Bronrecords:
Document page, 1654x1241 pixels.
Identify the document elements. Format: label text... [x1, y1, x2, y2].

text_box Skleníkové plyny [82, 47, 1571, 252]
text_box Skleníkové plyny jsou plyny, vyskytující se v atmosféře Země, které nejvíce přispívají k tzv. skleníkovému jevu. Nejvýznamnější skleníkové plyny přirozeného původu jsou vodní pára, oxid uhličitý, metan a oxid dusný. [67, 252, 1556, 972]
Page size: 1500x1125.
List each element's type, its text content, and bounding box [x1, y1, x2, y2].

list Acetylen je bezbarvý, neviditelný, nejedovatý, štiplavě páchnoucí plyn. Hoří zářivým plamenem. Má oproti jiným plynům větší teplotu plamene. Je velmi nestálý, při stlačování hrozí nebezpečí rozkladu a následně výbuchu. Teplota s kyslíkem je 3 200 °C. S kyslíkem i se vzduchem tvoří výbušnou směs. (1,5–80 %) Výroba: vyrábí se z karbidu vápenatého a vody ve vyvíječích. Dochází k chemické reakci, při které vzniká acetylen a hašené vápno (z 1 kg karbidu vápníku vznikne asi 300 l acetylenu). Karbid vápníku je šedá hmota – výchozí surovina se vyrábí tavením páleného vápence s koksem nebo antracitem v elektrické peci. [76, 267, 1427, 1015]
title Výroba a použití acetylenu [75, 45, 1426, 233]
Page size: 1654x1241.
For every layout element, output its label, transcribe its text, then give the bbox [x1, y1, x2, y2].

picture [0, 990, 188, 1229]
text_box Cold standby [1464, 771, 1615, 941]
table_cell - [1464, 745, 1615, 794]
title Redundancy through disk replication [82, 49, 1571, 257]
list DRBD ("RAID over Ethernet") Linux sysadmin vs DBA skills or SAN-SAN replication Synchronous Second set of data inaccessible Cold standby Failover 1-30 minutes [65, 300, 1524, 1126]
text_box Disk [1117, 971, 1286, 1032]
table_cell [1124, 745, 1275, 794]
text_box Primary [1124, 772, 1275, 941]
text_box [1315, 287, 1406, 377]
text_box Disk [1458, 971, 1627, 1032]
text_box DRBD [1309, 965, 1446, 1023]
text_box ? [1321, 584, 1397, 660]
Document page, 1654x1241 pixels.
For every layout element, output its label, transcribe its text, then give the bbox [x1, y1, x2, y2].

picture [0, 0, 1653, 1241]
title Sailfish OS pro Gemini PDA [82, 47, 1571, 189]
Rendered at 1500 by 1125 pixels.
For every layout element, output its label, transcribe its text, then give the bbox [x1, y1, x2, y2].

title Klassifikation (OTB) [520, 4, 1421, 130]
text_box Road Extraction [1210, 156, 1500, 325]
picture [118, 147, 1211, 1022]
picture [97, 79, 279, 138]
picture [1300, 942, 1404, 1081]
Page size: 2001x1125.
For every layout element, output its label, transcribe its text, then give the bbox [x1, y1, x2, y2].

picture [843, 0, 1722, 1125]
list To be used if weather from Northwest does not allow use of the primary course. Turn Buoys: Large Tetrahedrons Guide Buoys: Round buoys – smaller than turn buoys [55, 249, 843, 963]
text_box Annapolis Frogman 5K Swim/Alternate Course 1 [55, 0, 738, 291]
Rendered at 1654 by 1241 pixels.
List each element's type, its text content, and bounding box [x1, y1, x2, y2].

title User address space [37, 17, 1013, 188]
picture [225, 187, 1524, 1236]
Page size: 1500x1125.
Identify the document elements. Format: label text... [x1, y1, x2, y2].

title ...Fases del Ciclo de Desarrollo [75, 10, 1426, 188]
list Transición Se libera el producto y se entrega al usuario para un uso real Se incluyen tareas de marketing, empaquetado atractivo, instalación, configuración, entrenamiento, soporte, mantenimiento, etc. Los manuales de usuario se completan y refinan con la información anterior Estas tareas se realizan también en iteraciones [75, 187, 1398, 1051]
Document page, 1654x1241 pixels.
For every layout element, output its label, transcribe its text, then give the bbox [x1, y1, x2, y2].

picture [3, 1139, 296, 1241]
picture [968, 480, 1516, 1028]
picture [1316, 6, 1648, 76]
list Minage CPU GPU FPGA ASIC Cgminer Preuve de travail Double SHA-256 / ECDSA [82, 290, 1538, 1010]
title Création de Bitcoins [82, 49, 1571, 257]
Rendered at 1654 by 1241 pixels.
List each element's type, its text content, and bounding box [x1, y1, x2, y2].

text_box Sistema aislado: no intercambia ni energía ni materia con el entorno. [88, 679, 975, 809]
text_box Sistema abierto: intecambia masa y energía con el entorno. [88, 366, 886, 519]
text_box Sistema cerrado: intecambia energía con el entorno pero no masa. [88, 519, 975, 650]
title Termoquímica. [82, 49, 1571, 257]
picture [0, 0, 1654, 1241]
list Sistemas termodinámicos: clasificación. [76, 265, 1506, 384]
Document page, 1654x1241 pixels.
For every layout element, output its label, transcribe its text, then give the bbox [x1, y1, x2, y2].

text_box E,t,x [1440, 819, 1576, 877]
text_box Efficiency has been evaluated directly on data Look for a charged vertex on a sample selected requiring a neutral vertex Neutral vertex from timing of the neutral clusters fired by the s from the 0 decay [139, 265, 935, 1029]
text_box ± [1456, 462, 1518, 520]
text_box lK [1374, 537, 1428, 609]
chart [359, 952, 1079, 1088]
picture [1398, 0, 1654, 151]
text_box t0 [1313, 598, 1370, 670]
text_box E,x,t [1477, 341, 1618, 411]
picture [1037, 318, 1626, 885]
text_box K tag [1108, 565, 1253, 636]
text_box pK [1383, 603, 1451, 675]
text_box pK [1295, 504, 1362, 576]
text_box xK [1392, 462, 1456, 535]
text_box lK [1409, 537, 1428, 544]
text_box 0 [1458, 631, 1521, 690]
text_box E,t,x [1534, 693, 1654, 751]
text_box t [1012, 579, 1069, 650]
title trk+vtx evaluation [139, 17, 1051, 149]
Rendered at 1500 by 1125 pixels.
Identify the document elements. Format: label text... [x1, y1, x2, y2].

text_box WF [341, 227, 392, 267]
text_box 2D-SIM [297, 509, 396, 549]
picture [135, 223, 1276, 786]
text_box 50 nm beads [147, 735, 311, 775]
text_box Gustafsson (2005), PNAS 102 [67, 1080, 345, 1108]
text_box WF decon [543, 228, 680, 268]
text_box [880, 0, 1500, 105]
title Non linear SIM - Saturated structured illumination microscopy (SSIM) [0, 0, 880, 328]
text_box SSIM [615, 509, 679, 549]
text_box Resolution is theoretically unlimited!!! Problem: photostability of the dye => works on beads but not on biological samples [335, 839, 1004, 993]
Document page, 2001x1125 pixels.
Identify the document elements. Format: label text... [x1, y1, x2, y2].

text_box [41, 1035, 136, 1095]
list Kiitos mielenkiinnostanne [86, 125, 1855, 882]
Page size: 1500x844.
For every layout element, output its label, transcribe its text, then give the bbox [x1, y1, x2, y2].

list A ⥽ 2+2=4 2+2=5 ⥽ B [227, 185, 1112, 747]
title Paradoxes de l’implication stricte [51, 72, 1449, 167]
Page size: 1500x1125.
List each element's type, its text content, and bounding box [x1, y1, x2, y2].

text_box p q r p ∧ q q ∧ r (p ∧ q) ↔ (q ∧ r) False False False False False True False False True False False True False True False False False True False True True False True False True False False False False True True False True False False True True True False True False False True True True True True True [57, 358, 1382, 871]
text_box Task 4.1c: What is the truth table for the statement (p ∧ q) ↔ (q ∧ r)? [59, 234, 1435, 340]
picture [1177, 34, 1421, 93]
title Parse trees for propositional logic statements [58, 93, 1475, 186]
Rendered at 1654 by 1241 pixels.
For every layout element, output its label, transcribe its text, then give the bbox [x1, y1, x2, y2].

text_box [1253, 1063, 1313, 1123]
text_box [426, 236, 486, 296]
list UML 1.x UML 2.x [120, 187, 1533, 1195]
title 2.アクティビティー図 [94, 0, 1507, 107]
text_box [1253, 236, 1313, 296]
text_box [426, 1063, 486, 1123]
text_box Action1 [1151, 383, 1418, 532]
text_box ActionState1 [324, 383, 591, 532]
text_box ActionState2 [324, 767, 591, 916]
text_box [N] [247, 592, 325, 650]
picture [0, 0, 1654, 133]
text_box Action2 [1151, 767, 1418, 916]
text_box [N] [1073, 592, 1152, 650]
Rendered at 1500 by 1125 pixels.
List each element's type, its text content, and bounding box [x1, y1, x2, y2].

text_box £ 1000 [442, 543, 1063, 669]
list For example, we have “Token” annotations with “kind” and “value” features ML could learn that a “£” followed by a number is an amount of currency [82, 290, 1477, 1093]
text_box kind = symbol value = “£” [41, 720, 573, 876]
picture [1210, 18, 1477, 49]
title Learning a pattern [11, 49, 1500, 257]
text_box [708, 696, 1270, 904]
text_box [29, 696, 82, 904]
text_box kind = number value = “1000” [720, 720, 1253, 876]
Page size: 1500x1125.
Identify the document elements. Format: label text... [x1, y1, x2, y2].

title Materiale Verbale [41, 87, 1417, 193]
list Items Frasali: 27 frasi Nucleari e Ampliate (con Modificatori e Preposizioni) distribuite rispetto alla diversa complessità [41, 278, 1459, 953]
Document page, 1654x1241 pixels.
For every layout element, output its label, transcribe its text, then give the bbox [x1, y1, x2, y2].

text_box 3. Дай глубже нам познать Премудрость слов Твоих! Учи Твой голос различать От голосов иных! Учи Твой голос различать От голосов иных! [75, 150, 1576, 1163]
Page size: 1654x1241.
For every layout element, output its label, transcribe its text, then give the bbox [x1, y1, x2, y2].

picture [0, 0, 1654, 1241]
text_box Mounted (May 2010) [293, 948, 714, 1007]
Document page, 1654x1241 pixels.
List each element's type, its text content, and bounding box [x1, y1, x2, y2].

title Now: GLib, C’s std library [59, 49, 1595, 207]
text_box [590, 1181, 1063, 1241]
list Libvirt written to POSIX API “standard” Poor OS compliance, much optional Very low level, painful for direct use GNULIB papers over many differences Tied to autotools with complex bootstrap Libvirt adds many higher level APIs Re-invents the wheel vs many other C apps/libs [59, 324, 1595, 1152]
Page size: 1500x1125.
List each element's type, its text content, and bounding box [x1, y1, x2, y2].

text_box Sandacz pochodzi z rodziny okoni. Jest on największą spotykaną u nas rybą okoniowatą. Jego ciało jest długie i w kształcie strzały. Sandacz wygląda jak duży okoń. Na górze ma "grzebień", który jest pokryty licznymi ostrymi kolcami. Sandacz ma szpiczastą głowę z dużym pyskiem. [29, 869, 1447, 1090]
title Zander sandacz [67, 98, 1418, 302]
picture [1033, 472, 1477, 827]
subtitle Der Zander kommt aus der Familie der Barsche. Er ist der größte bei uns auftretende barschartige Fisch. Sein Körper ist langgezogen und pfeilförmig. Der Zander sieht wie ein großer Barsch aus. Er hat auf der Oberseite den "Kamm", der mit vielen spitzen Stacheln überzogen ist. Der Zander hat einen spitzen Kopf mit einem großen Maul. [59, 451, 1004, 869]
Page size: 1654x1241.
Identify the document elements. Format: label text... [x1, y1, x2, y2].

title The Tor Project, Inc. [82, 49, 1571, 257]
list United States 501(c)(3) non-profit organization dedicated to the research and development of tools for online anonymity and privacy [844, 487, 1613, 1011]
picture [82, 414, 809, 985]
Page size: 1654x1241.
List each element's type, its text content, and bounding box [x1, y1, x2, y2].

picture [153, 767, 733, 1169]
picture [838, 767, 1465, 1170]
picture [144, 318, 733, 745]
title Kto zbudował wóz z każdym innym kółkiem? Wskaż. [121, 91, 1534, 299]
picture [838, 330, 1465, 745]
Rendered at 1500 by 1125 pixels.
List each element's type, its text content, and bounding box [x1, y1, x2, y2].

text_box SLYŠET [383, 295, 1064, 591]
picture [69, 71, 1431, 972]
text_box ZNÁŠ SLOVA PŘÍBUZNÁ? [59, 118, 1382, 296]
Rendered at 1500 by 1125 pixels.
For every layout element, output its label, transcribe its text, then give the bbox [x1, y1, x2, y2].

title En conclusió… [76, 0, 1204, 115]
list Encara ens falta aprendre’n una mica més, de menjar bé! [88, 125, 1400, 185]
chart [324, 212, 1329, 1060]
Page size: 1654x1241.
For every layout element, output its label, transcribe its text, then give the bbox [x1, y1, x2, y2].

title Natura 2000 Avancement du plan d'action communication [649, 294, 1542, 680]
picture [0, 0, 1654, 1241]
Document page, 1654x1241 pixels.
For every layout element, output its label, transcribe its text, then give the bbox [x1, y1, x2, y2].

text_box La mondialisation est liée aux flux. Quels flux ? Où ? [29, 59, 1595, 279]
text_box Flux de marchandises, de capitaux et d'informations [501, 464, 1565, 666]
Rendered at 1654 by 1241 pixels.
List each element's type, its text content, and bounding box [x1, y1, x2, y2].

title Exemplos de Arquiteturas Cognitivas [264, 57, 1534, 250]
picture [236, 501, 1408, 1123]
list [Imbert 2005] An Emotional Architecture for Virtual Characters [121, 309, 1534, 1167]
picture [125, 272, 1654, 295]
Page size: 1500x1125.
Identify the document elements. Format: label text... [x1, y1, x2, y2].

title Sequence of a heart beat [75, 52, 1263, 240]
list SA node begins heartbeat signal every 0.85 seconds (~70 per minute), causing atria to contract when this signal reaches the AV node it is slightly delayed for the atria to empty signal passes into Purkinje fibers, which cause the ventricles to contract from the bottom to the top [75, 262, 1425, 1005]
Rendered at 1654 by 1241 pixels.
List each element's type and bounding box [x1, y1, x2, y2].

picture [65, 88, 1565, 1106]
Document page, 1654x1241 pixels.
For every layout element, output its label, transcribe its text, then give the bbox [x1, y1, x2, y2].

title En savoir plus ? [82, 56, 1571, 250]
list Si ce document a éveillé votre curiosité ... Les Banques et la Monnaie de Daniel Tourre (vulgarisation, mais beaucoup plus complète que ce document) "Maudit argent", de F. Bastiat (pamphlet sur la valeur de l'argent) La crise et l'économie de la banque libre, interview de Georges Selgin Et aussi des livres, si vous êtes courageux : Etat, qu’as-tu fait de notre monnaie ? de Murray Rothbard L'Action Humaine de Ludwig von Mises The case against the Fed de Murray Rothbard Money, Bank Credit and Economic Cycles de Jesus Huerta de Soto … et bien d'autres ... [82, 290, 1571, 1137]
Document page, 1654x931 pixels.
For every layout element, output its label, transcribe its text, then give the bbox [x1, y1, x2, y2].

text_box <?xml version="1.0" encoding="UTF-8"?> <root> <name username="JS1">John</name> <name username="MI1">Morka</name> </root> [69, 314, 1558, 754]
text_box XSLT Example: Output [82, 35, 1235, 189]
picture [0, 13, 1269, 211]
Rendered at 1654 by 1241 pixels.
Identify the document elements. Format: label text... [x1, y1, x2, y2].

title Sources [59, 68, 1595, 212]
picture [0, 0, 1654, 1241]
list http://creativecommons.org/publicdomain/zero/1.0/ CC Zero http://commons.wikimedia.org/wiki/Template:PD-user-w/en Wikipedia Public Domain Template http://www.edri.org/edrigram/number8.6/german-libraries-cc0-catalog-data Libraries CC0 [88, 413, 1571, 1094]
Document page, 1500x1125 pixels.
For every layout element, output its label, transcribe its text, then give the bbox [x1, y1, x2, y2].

§ **OPDRACHT**
Zet de regels vanaf het begin van de records tot en met de regel met "text_box Skleníkové plyny jsou" om in een JSON-lijst van strings, met één string per regel en zonder lege regels.

§ **VOLLEDIG ANTWOORD**
[
  "Document page, 1654x1241 pixels.",
  "Identify the document elements. Format: label text... [x1, y1, x2, y2].",
  "text_box Skleníkové plyny [82, 47, 1571, 252]",
  "text_box Skleníkové plyny jsou plyny, vyskytující se v atmosféře Země, které nejvíce přispívají k tzv. skleníkovému jevu. Nejvýznamnější skleníkové plyny přirozeného původu jsou vodní pára, oxid uhličitý, metan a oxid dusný. [67, 252, 1556, 972]"
]